Set out every line of the listing below as a Markdown table with two columns, Row and Entry. Put a running number in Row and the line's text in Entry, and skip blank lines and the pictures.

□ □ □ □ □

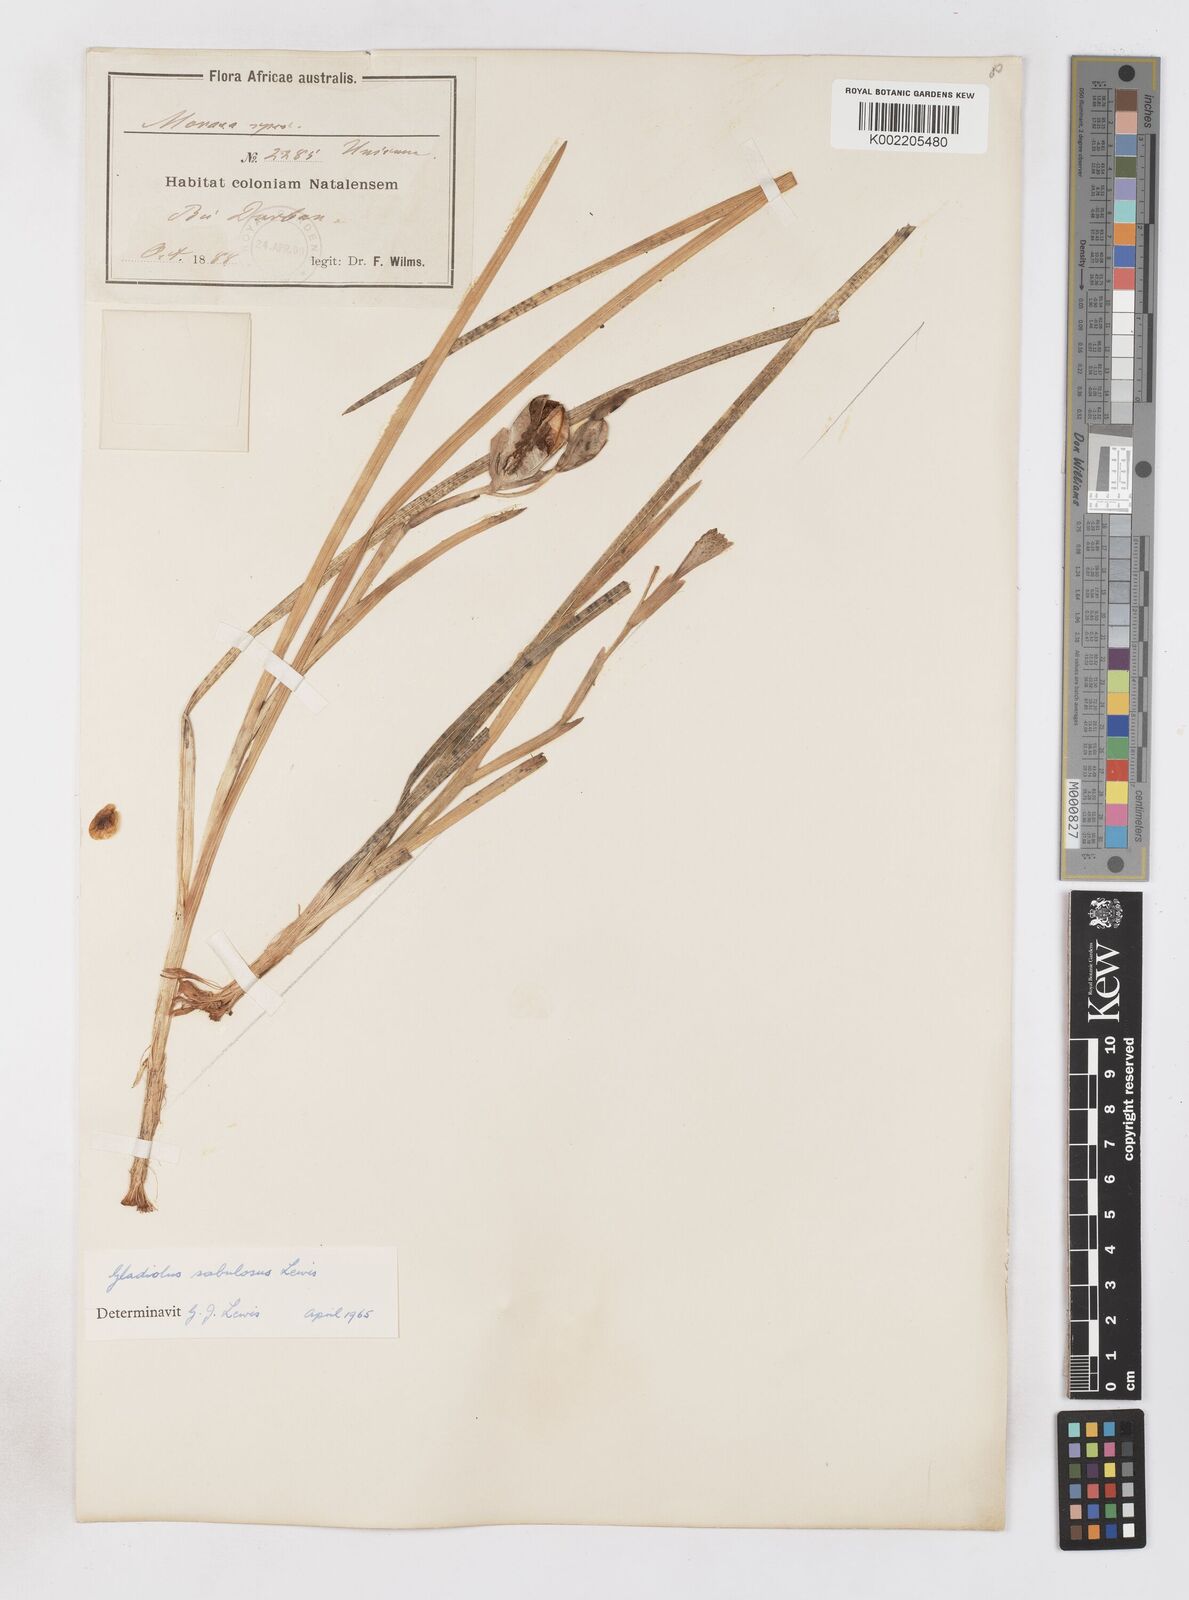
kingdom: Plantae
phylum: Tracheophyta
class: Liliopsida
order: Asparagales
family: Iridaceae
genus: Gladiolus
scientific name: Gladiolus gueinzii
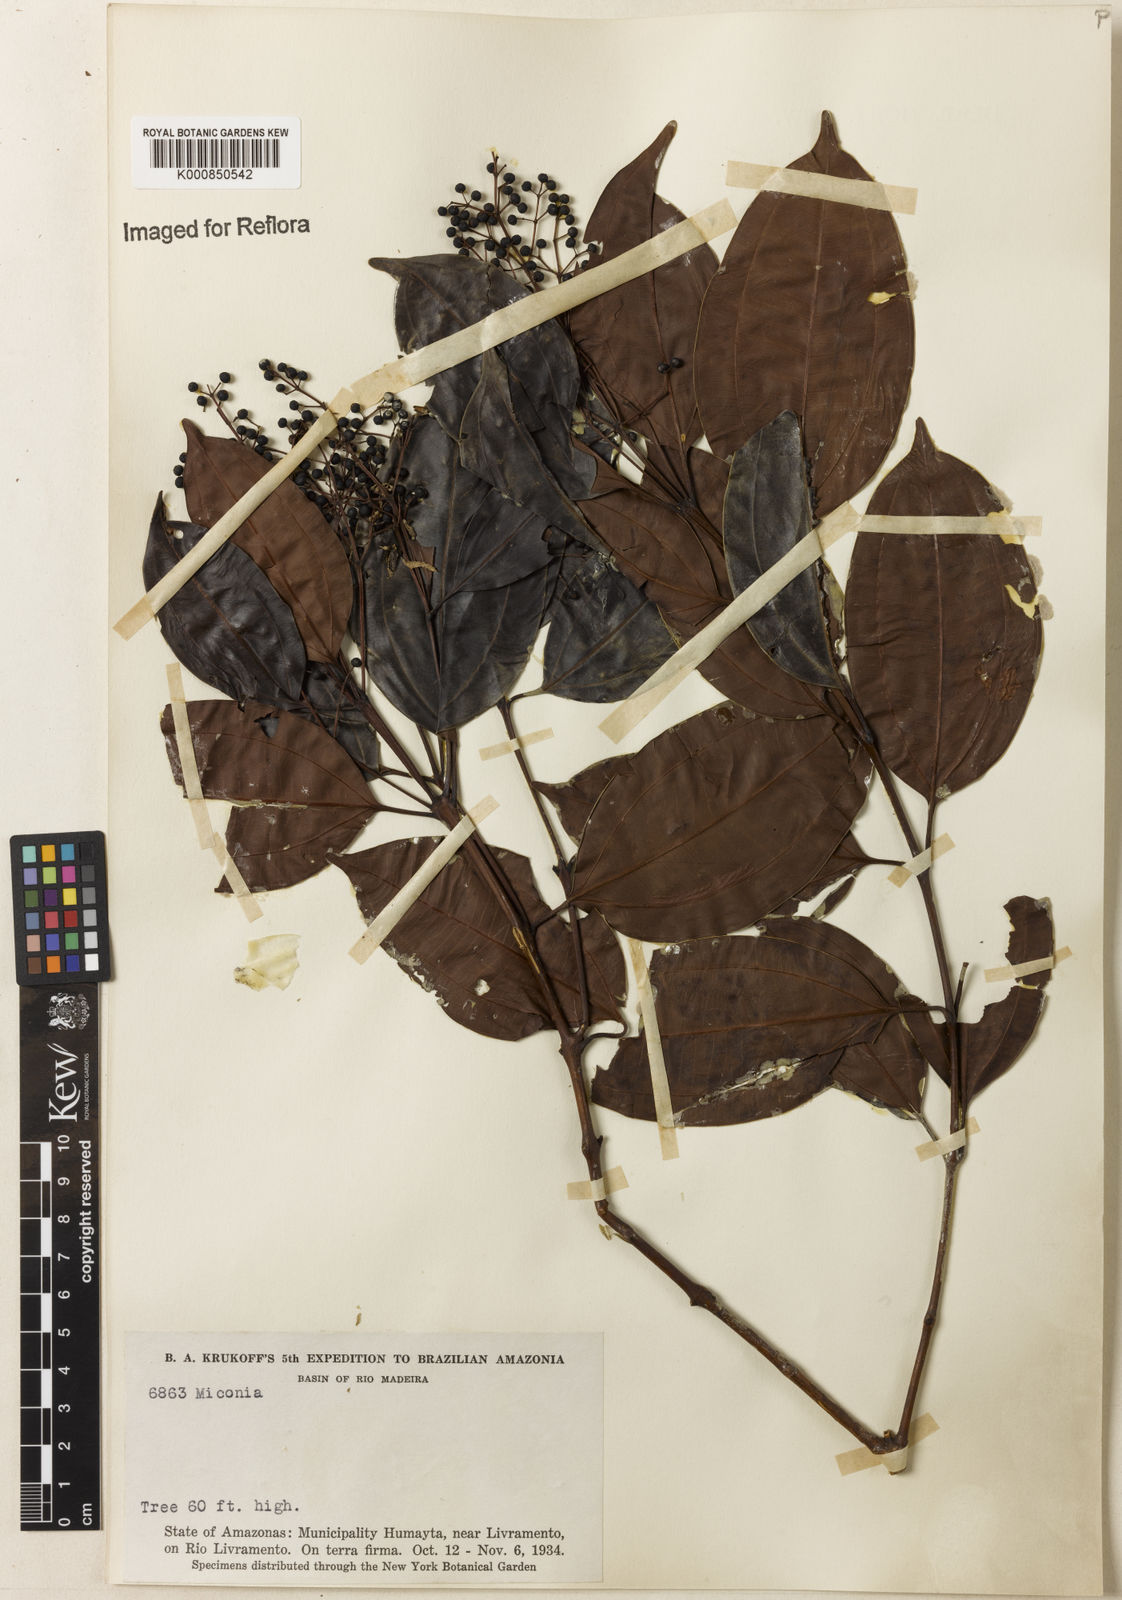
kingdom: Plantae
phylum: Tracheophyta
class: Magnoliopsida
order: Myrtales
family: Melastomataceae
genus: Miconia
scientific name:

□ □ □ □ □

# Result of the task:
| Row | Entry |
|---|---|
| 1 | kingdom: Plantae |
| 2 | phylum: Tracheophyta |
| 3 | class: Liliopsida |
| 4 | order: Asparagales |
| 5 | family: Iridaceae |
| 6 | genus: Gladiolus |
| 7 | scientific name: Gladiolus gueinzii |
| 8 | kingdom: Plantae |
| 9 | phylum: Tracheophyta |
| 10 | class: Magnoliopsida |
| 11 | order: Myrtales |
| 12 | family: Melastomataceae |
| 13 | genus: Miconia |
| 14 | scientific name: |